Third, the autocracies already recognize this. Pyongyang and Napyidaw (Myanmar) were quick to publicly come to Putin’s side and to condemn NATO and the United States. The imposition of unprecedented economic sanctions against Russia gives these dictatorships the hope that they can now get greater support from China and Russia to avoid economic pressure themselves. More menacing is the growing acceleration of ballistic missile tests by Pyongyang, no doubt taking advantage of the geopolitical shifts underway. Some in Seoul may think Korea can counter this trend by maintaining good ties with Moscow and Beijing to keep leverage on North Korea, but there is absolutely zero evidence that this theory ever worked in the real world for the Moon administration. It will prove even less effective and more costly for Korea’s position now.
Fourth, the leading democracies are aligning more closely around the world. In a real contrast to the disastrous diplomacy of the Afghanistan withdrawal, the Biden administration is drawing high praise for the way it has pulled NATO and Asian allies and partners into a global coalition to impose crippling economic costs on Putin. When I was sent to Taiwan along with other former officials by the Biden White House last week, we heard clearly that Tsai Ing-wen’s government recognizes the powerful example of this global coalition for Taiwan’s own security. The same would be true for South Korea. Deterring and possibly one-day rebuilding North Korea will require global resources and resolve, and the unprecedented alignment of democratic allies around the world in the current crisis should be recognized in Seoul as an asset for Korean strategy – not a liability or complication, which is how the Blue House seems to view it.
Korea’s stance in the current Ukraine crisis suggests that many in Seoul may be missing the significance of these four tectonic shifts. While the outpouring of support from private citizens and actresses like Lee Young-ae has been inspiring, the Blue House initially dithered and hedged and still has not followed the examples of Germany, Australia or others in sanctioning individual Russian leaders and providing military assistance to Ukraine. Politicians also stumbled on Ukraine in the presidential race. Lee Jae-min’s statement that Ukraine’s president was to blame for the Russian attack was obviously an embarrassing slip that he had to retract. Even Yoon Suk-yeol sounded a bit cold-hearted when he made the legitimate point that Korea was not Ukraine because of the strength of the U.S.-Korea alliance.

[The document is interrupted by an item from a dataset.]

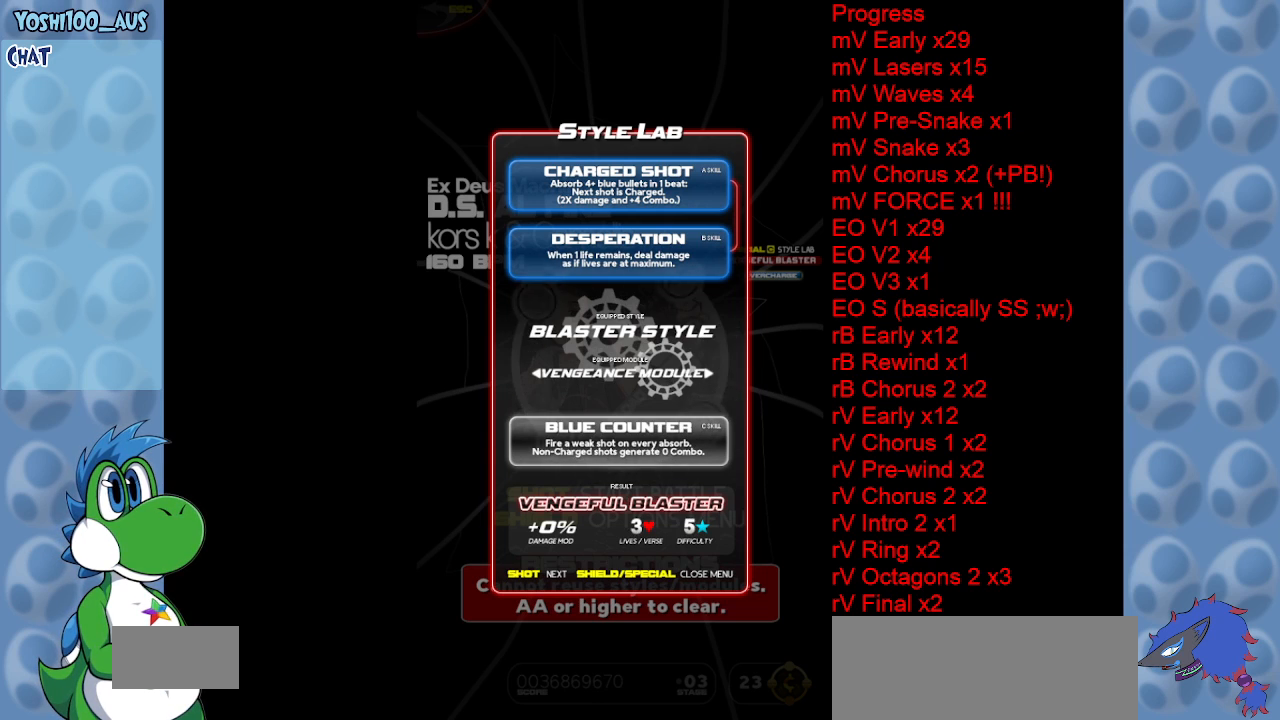
{"keys": [], "events": [[300, "right", "down"], [433, "right", "up"]]}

What both candidates — and President Moon — should have said all along is that even small countries stood with Korea in 1950 and Korea — above all nations — will now stand forthrightly with the people of Ukraine.
Over the past five years Moon Jae-in’s government isolated Korea from the growing unity of the democratic world. The new government needs to take a hard-headed assessment of whether strategic ambiguity is viable any longer.